PolitiFact has seen numerous politicians called "the deciding vote" for Obamacare in the past. In Florida, a campaign ad from the 60 Plus Association attacked Democratic Sen. Bill Nelson for being "the deciding vote" for Obamacare. It was ruled Mostly False.
PolitiFact Wisconsin looked at campaign literature from Republican Senate candidate Ron Johnson that claimed Democratic Sen. Russ Feingold "cast the deciding vote" for the health care bill in 2009. The claim earned a rating of Mostly False.
In Michigan, a Republican committee said it was Sen. Debbie Stabenow. Pennsylvania Sen. Bob Casey and Missouri Sen. Claire McCaskill have also been credited with casting the "deciding vote."
The claims reflect the gamesmanship that every incumbent faces when opponents take a look at the voting record. Rather than just say the senator voted for a bill, the attackers up the ante by declaring it was the single vote that made the difference.
In the case of the health care law, there’s a sliver of truth. All of the Democratic senators were needed to pass the bill. One of the key votes happened on Dec. 24, 2009, when 58 Democrats and two independents voted together in favor of the bill. (Sixty votes were needed for a preliminary cloture vote to prevent filibusters; otherwise the final vote couldn’t happen and the bill would have been blocked.)
"Any one of those 60 Democrats who voted for it in the U.S. Senate, had they voted no, it would not have passed," Rubens said in an interview. "So any one of those 60 would have been the deciding vote."
However, PolitiFact has been unsympathetic to that argument in the past, since calling someone "the deciding vote" implies he or she played a pivotal role, such as withholding support until the last moment.

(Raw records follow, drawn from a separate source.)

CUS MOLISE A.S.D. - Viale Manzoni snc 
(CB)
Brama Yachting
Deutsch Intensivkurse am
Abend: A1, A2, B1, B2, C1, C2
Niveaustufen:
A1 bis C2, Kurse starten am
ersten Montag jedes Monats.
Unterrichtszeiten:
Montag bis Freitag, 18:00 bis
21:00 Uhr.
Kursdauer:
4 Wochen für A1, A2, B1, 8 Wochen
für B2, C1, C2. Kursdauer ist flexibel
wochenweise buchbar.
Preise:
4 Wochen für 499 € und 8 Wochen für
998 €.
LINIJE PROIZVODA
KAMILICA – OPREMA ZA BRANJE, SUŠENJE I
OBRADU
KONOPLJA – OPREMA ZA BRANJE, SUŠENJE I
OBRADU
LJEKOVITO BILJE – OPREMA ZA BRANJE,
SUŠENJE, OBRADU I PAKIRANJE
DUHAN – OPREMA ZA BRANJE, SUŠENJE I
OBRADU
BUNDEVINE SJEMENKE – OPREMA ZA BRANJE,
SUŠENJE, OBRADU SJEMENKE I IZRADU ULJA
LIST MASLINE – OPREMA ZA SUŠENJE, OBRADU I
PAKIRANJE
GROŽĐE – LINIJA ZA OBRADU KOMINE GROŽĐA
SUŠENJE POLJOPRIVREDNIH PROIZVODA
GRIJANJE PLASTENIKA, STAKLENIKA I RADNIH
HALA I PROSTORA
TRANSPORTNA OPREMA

When it comes to the health care law, Shaheen wasn’t a holdout. If any Democratic senator deserves the distinction of clearing the way for the health reform law, it was then-Sen. Ben Nelson of Nebraska. As was widely reported at the time, Nelson delivered the 60th vote needed to send the bill to the floor of the Senate for a vote.

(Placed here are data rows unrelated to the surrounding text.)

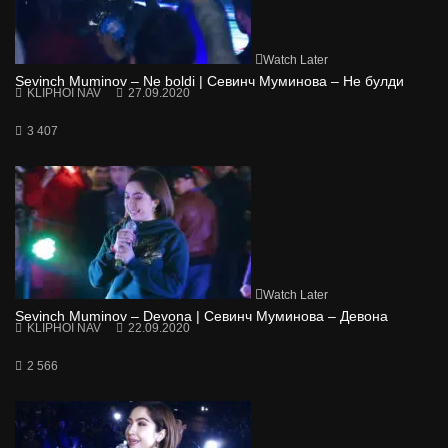
Watch Later
Sevinch Muminov – Ne boldi | Севинч Муминова – Не булди
KLIPHOI NAV
27.09.2020
3 407
Watch Later
Sevinch Muminov – Devona | Севинч Муминова – Девона
KLIPHOI NAV
22.09.2020
2 566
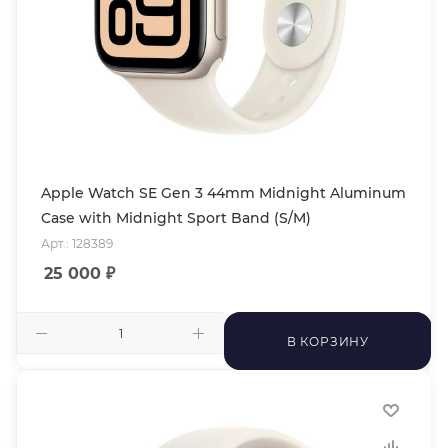
Apple Watch SE Gen 3 44mm Midnight Aluminum
Case with Midnight Sport Band (S/M)
Арт.: 128389
25 000
₽
В КОРЗИНУ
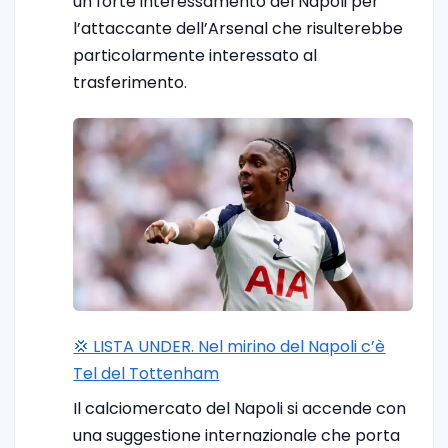
un forte interessamento del Napoli per
l’attaccante dell’Arsenal che risulterebbe
particolarmente interessato al
trasferimento.
💢 LISTA UNDER. Nel mirino del Napoli c’è
Tel del Tottenham
Il calciomercato del Napoli si accende con
una suggestione internazionale che porta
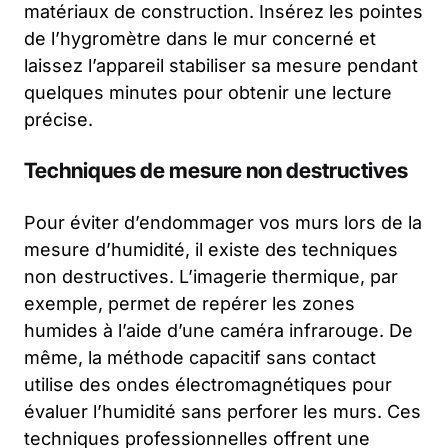
matériaux de construction. Insérez les pointes
de l’hygromètre dans le mur concerné et
laissez l’appareil stabiliser sa mesure pendant
quelques minutes pour obtenir une lecture
précise.
Techniques de mesure non destructives
Pour éviter d’endommager vos murs lors de la
mesure d’humidité, il existe des techniques
non destructives. L’imagerie thermique, par
exemple, permet de repérer les zones
humides à l’aide d’une caméra infrarouge. De
même, la méthode capacitif sans contact
utilise des ondes électromagnétiques pour
évaluer l’humidité sans perforer les murs. Ces
techniques professionnelles offrent une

Shaheen’s staff provided a few examples of her public comments in support of health care reform before the vote.
"The status quo is simply not sustainable," Shaheen said on Sept. 23, 2009. "Now is the time to act."
She repeated her call for health reform in floor speeches on Oct. 1, Dec. 7 and Dec. 14, 2009, saying the bill will begin to address soaring health care costs.

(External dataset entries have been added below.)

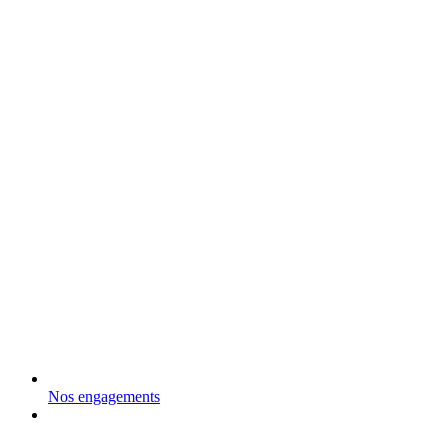
Nos engagements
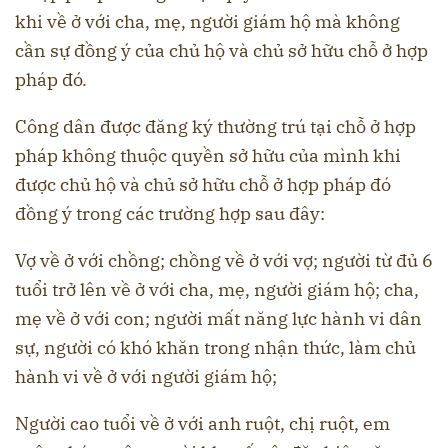
khi về ở với cha, mẹ, người giám hộ mà không
cần sự đồng ý của chủ hộ và chủ sở hữu chỗ ở hợp
pháp đó.
Công dân được đăng ký thường trú tại chỗ ở hợp
pháp không thuộc quyền sở hữu của mình khi
được chủ hộ và chủ sở hữu chỗ ở hợp pháp đó
đồng ý trong các trường hợp sau đây:
Vợ về ở với chồng; chồng về ở với vợ; người từ đủ 6
tuổi trở lên về ở với cha, mẹ, người giám hộ; cha,
mẹ về ở với con; người mất năng lực hành vi dân
sự, người có khó khăn trong nhận thức, làm chủ
hành vi về ở với người giám hộ;
Người cao tuổi về ở với anh ruột, chị ruột, em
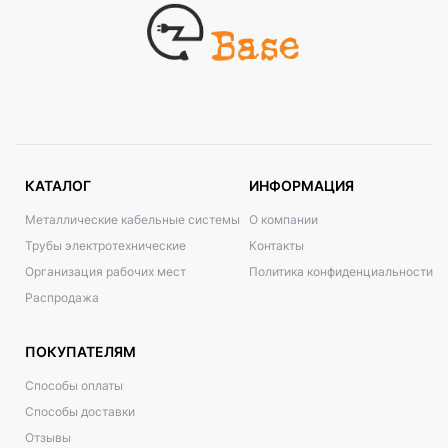
КАТАЛОГ
ИНФОРМАЦИЯ
Металлические кабельные системы
О компании
Трубы электротехнические
Контакты
Организация рабочих мест
Политика конфиденциальности
Распродажа
ПОКУПАТЕЛЯМ
Способы оплаты
Способы доставки
Отзывы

Shaheen said years of "perverse incentives" have encouraged doctors to do more procedures rather than practice better medicine, and that the bill will shift the industry away from the fee-for-service model.
"The many programs supported in the bill before us move us in the direction of delivery system reform, which is so important to our effort," Shaheen said on Dec. 15. "By promoting innovative practices like accountable care organizations, payment reform and medical homes, we can move away from the current fee-for-service system that rewards volume over value."
As the horse-trading that produced the final Senate bill was underway, there was one brief period of tension between Shaheen and some members of the Democratic leadership.
Shaheen signed a Dec. 11 letter to Senate President Harry Reid imploring him to reject a proposal to allow people to buy into Medicare at age 55.
That notion was floated while negotiations were underway about including a public option in the health reform plan. But Shaheen and 11 other Senate Democrats said expanding the Medicare pool without changing reimbursement rates would exacerbate existing funding inequities in their states. The provision was dropped from the final health reform bill that passed the Senate at the end of 2009.
Rubens said Shaheen was "the deciding vote to pass Obamacare." It’s true that all 60 Democratic votes -- including Shaheen’s -- were needed to pass the measure through the Senate. However, Shaheen, unlike Ben Nelson, was hardly a holdout until the last minute; she gave indications early on that she supported the president’s reform plan. We rate Rubens’ claim Mostly False.